SOURCE PASSAGE =>
>> Begin

The big winner last night was the Richmond Progressive Alliance (RPA), which increased their City Council seats from a majority to a supermajority. And they did it without a single candidate scoring a majority vote..

In the mayor’s race, as I predicted, Eduardo Martinez took home the prize with barely more than a third of the vote. Shawn Dunning and Nat Bates split most of what was left. The takeaway is that 63.93% of voters did not support Martinez, but he won anyway and will be our mayor for the next four years. Early on, I urged both Dunning and Bates to consider one of them standing down, taking a bullet, and making this a one-on-one race. But egos prevailed, and now we are stuck with a mayor unsupported by a majority of residents. This is a trend that the RPA has exploited from the beginning, running a single candidate who can beat a field of contenders who split the non-RPA vote.

>> End

DATA PROVIDED =>
>> Begin

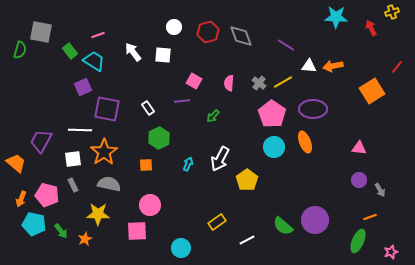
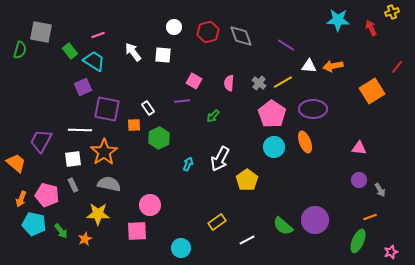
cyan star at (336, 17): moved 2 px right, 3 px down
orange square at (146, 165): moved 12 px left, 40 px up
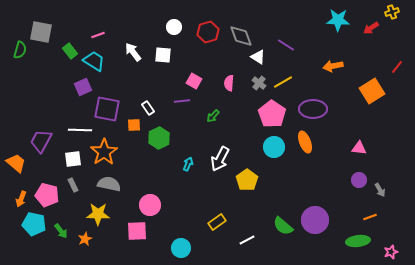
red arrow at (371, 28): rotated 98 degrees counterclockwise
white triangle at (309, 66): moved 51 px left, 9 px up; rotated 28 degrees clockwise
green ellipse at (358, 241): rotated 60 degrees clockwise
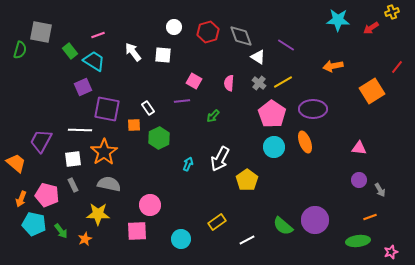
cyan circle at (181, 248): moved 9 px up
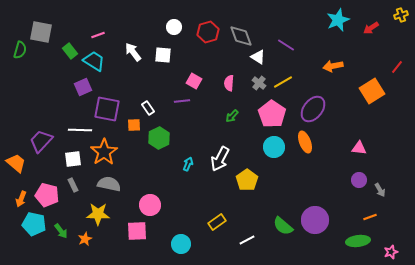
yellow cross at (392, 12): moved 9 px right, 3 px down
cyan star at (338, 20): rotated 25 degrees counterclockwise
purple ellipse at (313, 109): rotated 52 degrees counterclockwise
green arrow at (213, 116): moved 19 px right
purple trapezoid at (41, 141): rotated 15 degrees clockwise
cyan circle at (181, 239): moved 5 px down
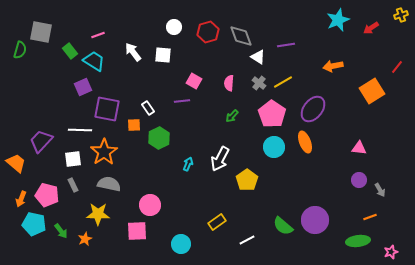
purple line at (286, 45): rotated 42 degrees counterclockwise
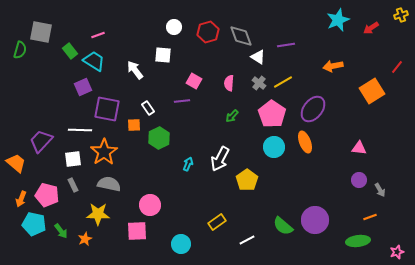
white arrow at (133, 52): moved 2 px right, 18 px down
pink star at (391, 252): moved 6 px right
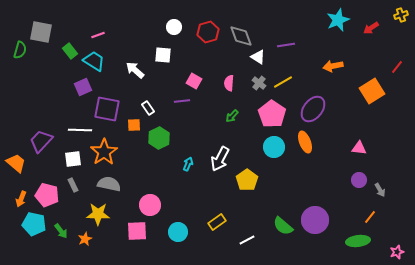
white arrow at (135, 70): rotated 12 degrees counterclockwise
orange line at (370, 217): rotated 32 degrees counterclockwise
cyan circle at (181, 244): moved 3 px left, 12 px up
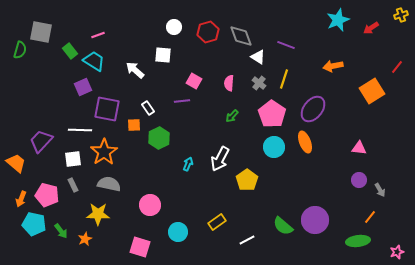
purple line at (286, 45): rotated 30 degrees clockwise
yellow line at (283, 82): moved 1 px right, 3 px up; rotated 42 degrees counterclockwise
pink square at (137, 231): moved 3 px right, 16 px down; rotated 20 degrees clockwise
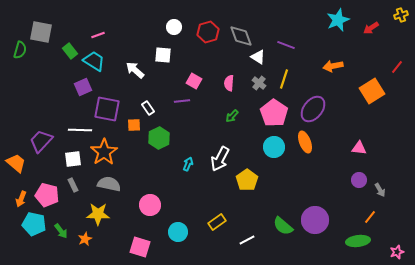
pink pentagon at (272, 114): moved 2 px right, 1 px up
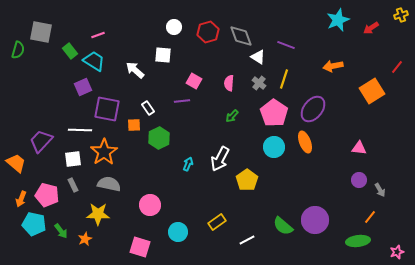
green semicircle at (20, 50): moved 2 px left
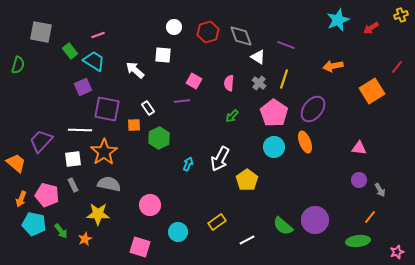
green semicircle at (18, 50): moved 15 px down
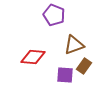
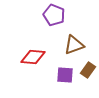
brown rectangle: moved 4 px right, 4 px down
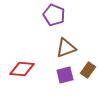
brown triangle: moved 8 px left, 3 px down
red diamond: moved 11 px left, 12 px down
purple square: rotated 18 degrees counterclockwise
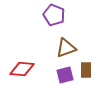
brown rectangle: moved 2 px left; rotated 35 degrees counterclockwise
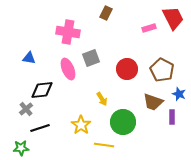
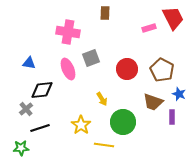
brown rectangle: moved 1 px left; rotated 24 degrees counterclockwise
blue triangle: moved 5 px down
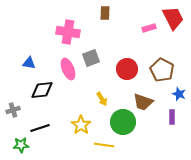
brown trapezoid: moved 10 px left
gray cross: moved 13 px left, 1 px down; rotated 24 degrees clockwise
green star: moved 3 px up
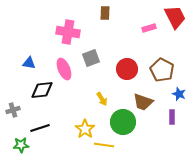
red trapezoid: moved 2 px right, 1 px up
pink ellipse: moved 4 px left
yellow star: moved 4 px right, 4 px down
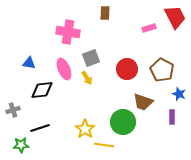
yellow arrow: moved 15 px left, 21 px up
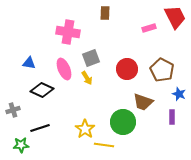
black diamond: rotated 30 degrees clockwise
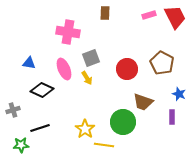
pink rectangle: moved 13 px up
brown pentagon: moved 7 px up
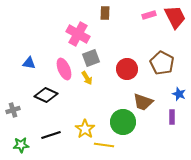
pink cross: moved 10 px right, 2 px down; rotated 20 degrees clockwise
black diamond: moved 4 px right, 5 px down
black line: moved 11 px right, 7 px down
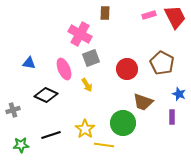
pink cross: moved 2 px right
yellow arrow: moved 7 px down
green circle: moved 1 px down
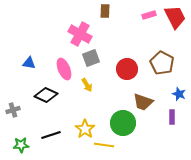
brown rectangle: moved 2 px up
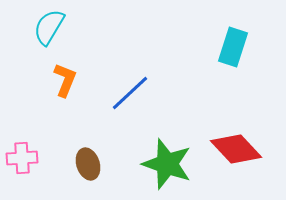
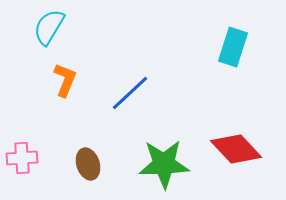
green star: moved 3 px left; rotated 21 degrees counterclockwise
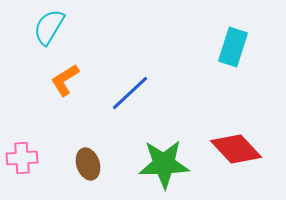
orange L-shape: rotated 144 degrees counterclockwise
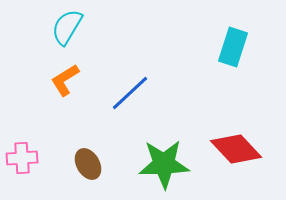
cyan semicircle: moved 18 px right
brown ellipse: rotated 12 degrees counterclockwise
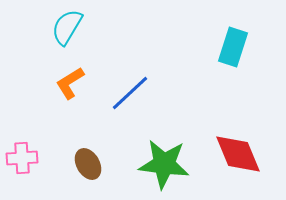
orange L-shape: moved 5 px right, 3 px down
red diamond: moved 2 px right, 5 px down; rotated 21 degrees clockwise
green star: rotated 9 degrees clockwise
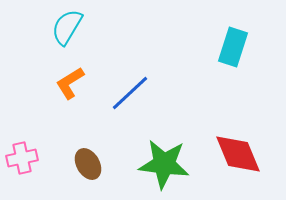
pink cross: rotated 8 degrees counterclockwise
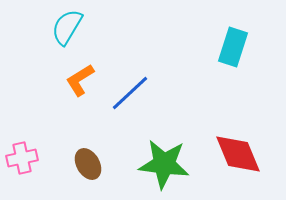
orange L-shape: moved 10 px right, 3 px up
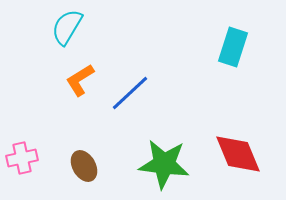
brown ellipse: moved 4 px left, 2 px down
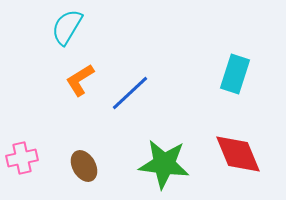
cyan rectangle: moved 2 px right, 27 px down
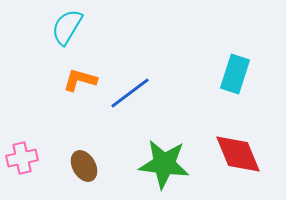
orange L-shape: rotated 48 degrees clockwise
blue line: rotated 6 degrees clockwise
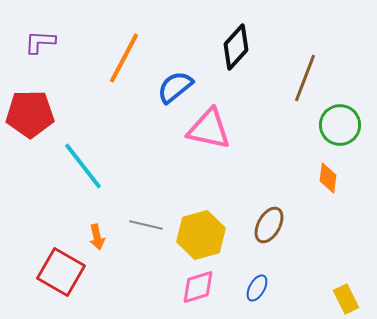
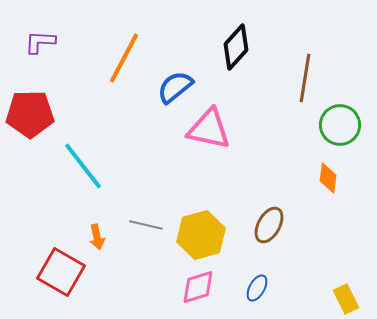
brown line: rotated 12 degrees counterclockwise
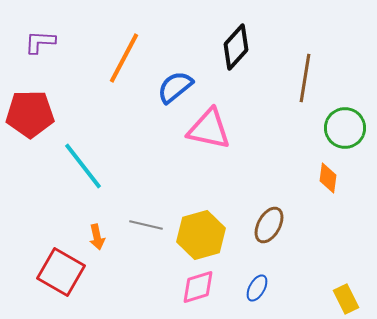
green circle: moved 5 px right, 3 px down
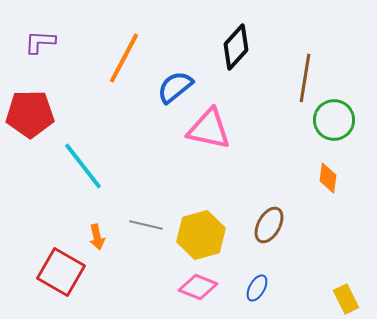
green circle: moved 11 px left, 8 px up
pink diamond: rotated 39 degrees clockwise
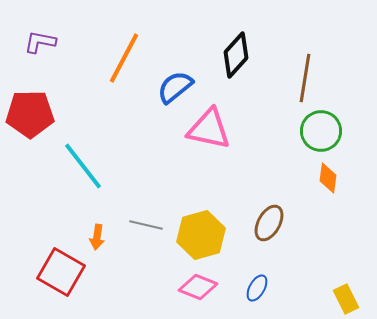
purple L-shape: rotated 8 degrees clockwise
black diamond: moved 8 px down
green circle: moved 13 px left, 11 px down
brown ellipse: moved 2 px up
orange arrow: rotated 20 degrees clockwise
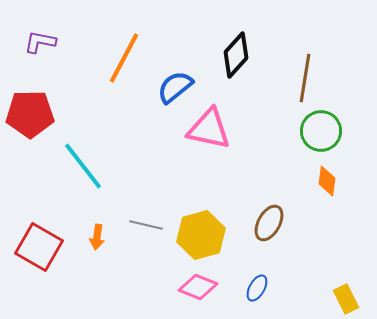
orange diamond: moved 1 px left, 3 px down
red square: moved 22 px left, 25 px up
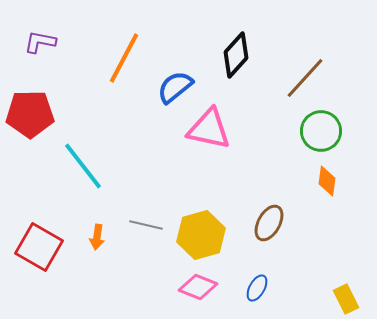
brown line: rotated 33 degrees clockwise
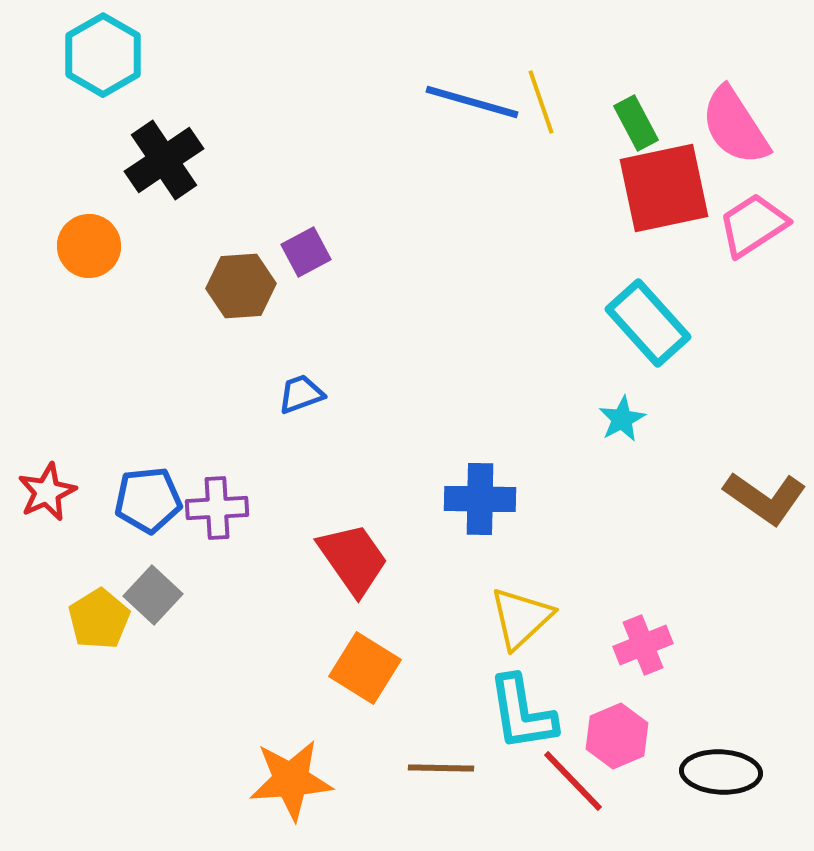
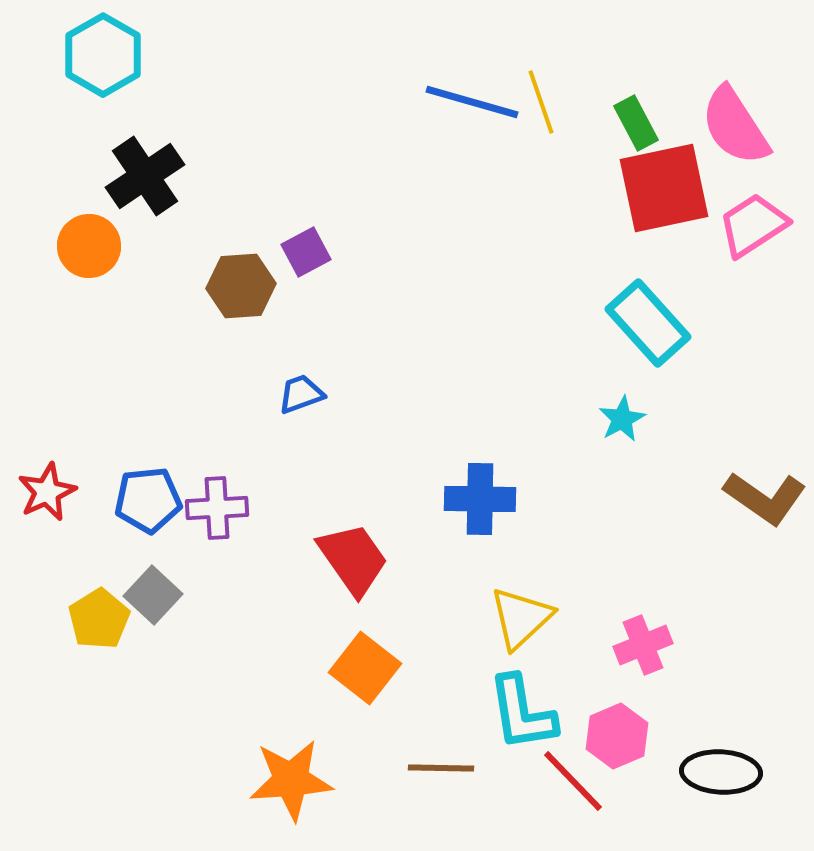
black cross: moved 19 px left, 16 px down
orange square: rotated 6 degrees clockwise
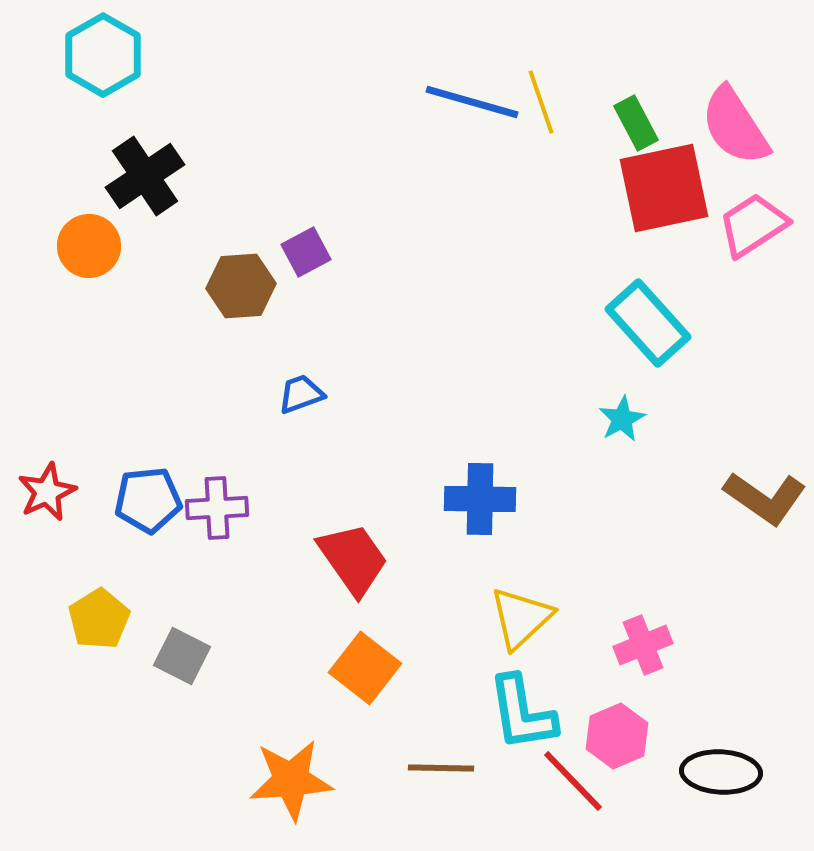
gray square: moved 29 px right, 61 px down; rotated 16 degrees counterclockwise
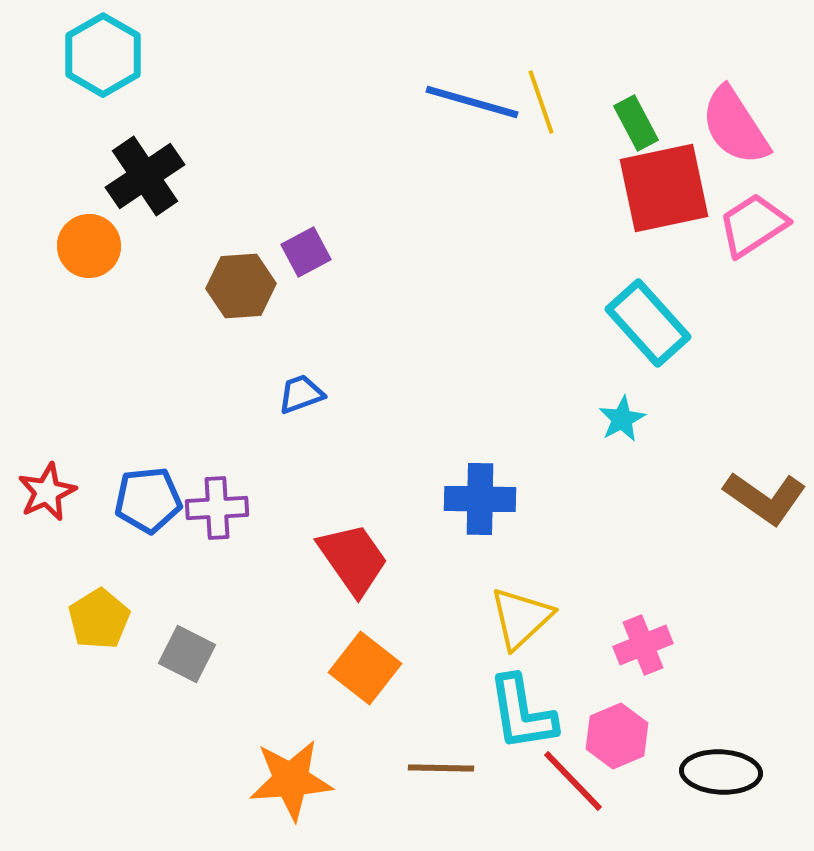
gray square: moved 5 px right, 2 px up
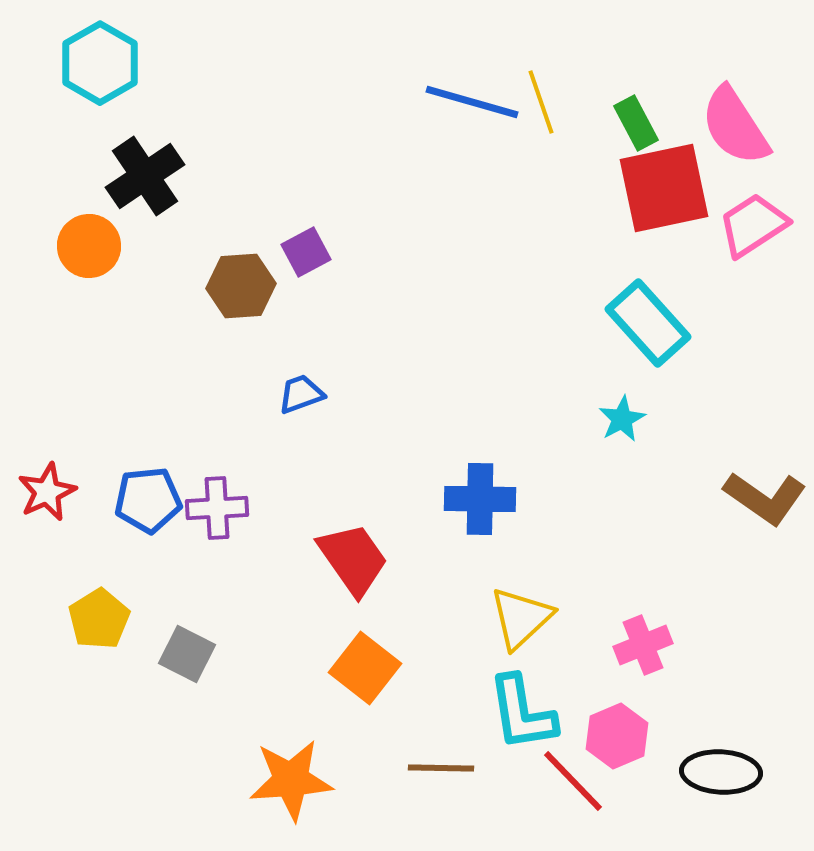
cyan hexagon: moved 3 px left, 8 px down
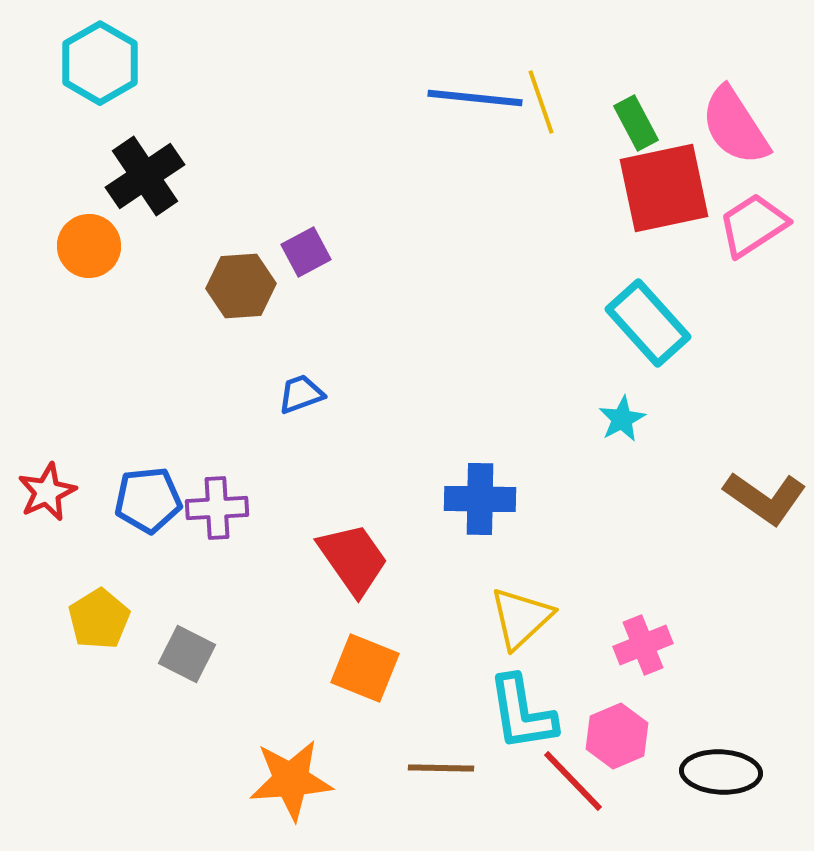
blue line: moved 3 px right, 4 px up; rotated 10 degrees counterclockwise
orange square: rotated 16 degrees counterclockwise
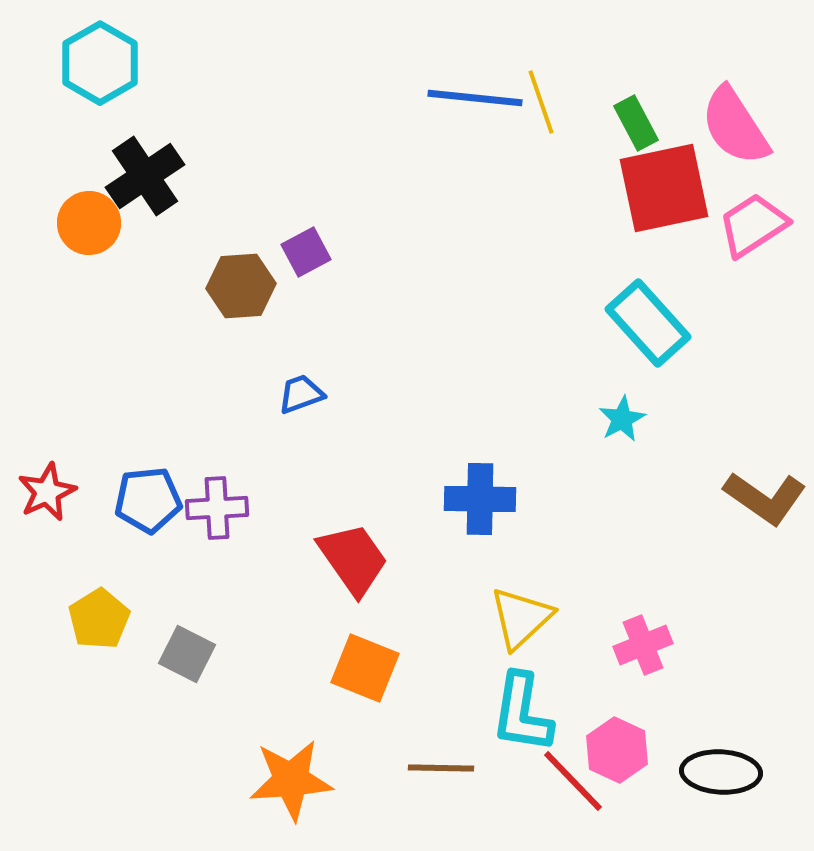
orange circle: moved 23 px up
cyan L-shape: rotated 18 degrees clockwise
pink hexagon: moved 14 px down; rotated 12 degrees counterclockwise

>> End

WRITTEN TASKS =>
1. Answer these from the Richmond election passage:
(a) How did the Richmond Progressive Alliance's position on the City Council change?
(b) What share of voters did not support Eduardo Martinez?
(c) Which two candidates split most of the mayoral vote that Martinez did not get?
2. Quote the Richmond election passage between "The big winner" and "a majority vote..", inclusive.

FULL ANSWERS =>
1.
(a) It went from a majority to a supermajority.
(b) 63.93%.
(c) Shawn Dunning and Nat Bates.

2.
The big winner last night was the Richmond Progressive Alliance (RPA), which increased their City Council seats from a majority to a supermajority. And they did it without a single candidate scoring a majority vote..